▶ Texte fourni:
C’est l’histoire d’un garçon prédestiné à la grandeur, un garçon passionné par le foot et surtout par ce poste si particulier : Gardien de but. Badou Zaki aura franchi les échelons un à un avec une facilité déconcertante, atteignant la gloire lors de la coupe du monde 1986 avec sa sélection marocaine, première sélection africaine à atteindre un deuxième tour d’une coupe du monde, avant d’aller vivre un idylle sur l’île de Majorque.

Jeunesse et début

Badou Zaki est né le 2 avril 1959 à Sidi Kacem, au Maroc. Il emménage très tôt avec sa famille à Salé, ville côtière séparée de la capitale Rabat par le fleuve Bouregrag, après la perte de son père alors que le jeune Badou n’avait alors que 6 ans. Une perte qui l’aura marqué et qui le rapprochera toujours plus de sa mère, admirant la force de cette femme seule élevant ses 4 enfants.

Dans les arcanes d’un pays en pleine construction, les rues marocaines étaient bardées de jeunes jouant au football. Zaki était de ceux-là et jouait déjà sous les bois, comme il le raconte si bien : « Je pense qu’avant ma naissance, quand j’étais encore dans le ventre de ma mère, j’étais déjà gardien de but. Quand je grandissais, quand j’ai connu le football pour la première fois, personne ne m’a jamais forcé à aller au but, j’y allais moi-même parce que j’aimais le poste, et donc, à chaque fois que je jouais dans la rue avec mes amis, j’étais gardien. Depuis tout petit, tout ceux qui me voyaient me prédisaient un grand avenir à ce poste. »

Et gardien, il le sera. En 1976, à l’âge de 16 ans, il intègre l’équipe juvénile de l’ASS, Association Sportive de Salé. Il est rapidement repéré par les recruteurs du club le plus titré sur la scène nationale marocaine et l’un des pôles de la grande ville de Casablanca, le Wydad AC. Les négociations se dérouleront dans des conditions plutôt atypiques pour l’époque, puisque c’est la mère du joueur qui se présente devant le président du club, le défunt Abderazak Mekouar.

▶ Section de données:

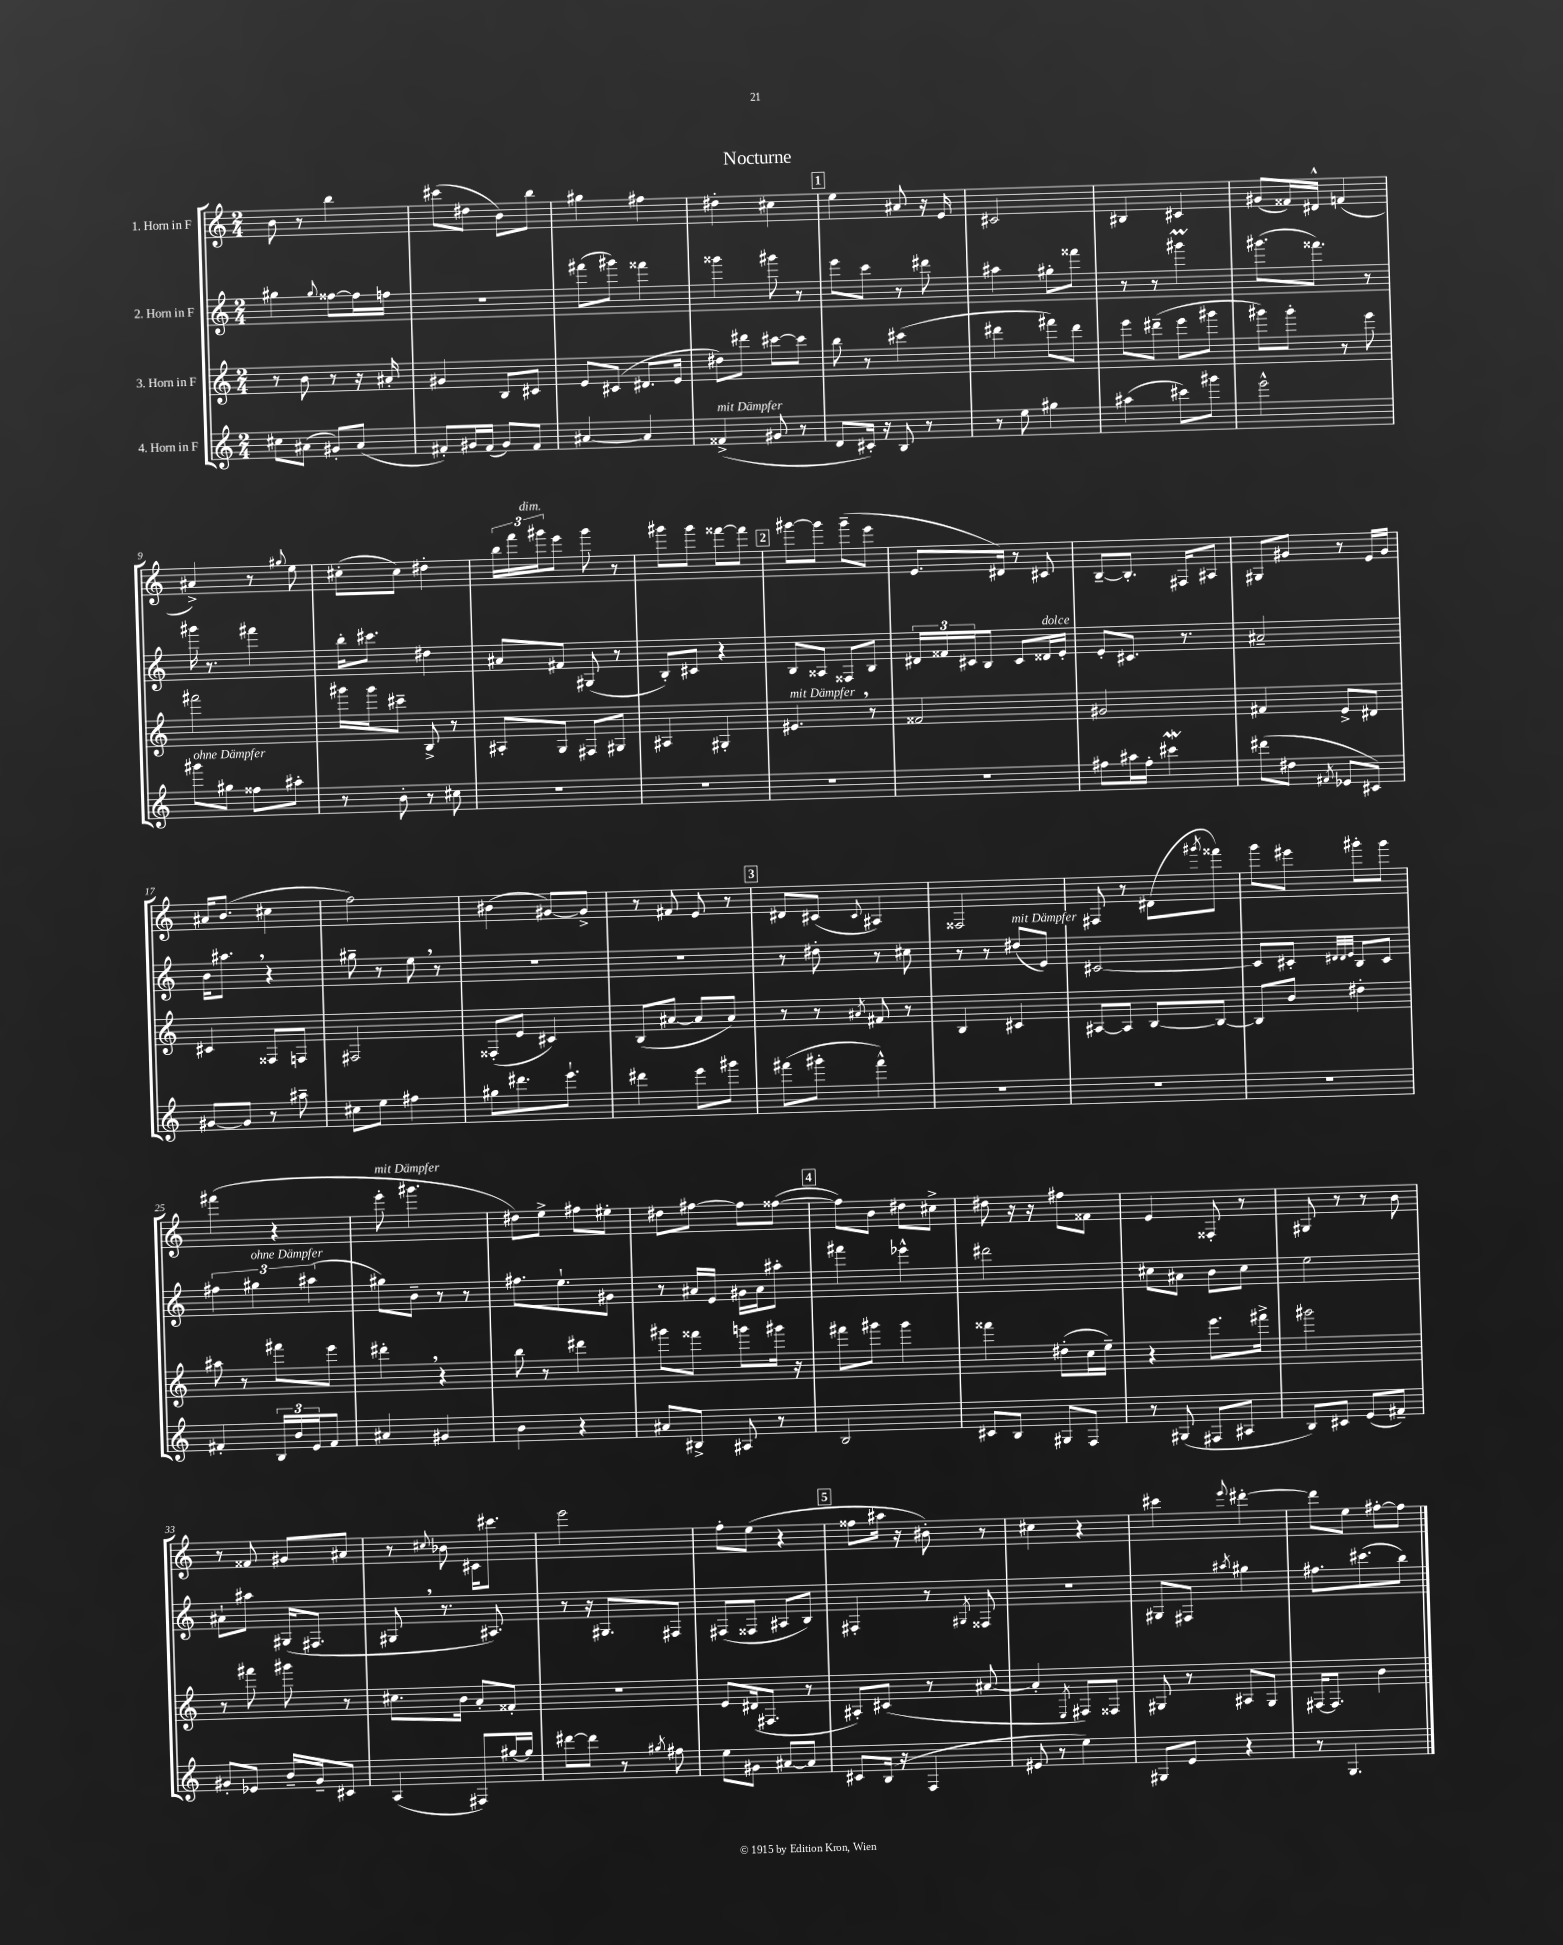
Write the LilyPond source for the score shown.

▶ Consigne 1:
Pour chacune des affirmations suivantes, indiquez si elle concorde avec le texte sur Badou Zaki, en justifiant par oui ou non et par la citation exacte du texte qui tranche : (a) Badou Zaki est né à Salé ; (b) il intègre l’équipe juvénile de l’ASS à 16 ans ; (c) c’est son père qui mène les négociations avec le Wydad AC.
▶ Consigne 2:
Poursuivez le texte sur Badou Zaki à partir de sa dernière phrase.

▶ Résultat obtenu 1:
(a) Non : « Badou Zaki est né le 2 avril 1959 à Sidi Kacem, au Maroc. »
(b) Oui : « En 1976, à l’âge de 16 ans, il intègre l’équipe juvénile de l’ASS »
(c) Non : « c’est la mère du joueur qui se présente devant le président du club »

▶ Résultat obtenu 2:
« Pendant mes 4 première années, j’étais encore jeune, je ne savais rien du tout et ma mère s’occupait pour moi des négociations. Après ça, une fois coutumier des arcanes du football, j’ai pris le relais. »

 

Zaki ne s’occupait que du terrain, et cela lui réussissait bien. Il lui suffira d’une seule année avec les jeunes du Wydad pour être propulsé gardien numéro 1 en 1978. Une première saison réussie avec à la clé un doublé championnat-coupe et les portes de la sélection qui s’ouvrent pour le jeune prodige.

En 1985, le défunt Jean Vincent rejoint les rangs du Wydad comme entraîneur. Il est immédiatement sous le charme du portier marocain : « J’ai connu Nkono du Cameroun et je pense que Zaki est plus fort et qu’il est le numéro 1 en Afrique. Il mériterait, pour ma part, d’opérer dans une grande équipe européenne. Ses principales qualités, parce qu’il a toutes les qualités requises d’un grand gardien, sont surtout sa présence athlétique, une présence rassurante pour ses partenaires. Quand il joue derrière la défense, celle-ci joue avec confiance, ce qui leur permet de se sortir de situation extrêmement difficile. J’ai pu voir des matchs de coupe d’Afrique, j’ai vu la préparation pour la coupe du monde, Zaki est un grand gardien. »

La conquête de l’Europe viendra par la suite pour Badou Zaki. Après une première tentative d’exil en Allemagne, à destination d’Hagen, avortée par l’appel de son club, il restera encore 2 années, jusqu’à la coupe du monde 1986. Auréolé d’un nouveau titre de champion, son deuxième personnel, il s’en va à la conquête du monde avec sa sélection. Il avait connu avec cette dernière deux défaites en demi-finales de la CAN, en 1980 et début 1986. Un groupe autour de son gardien capitaine s’était forgé.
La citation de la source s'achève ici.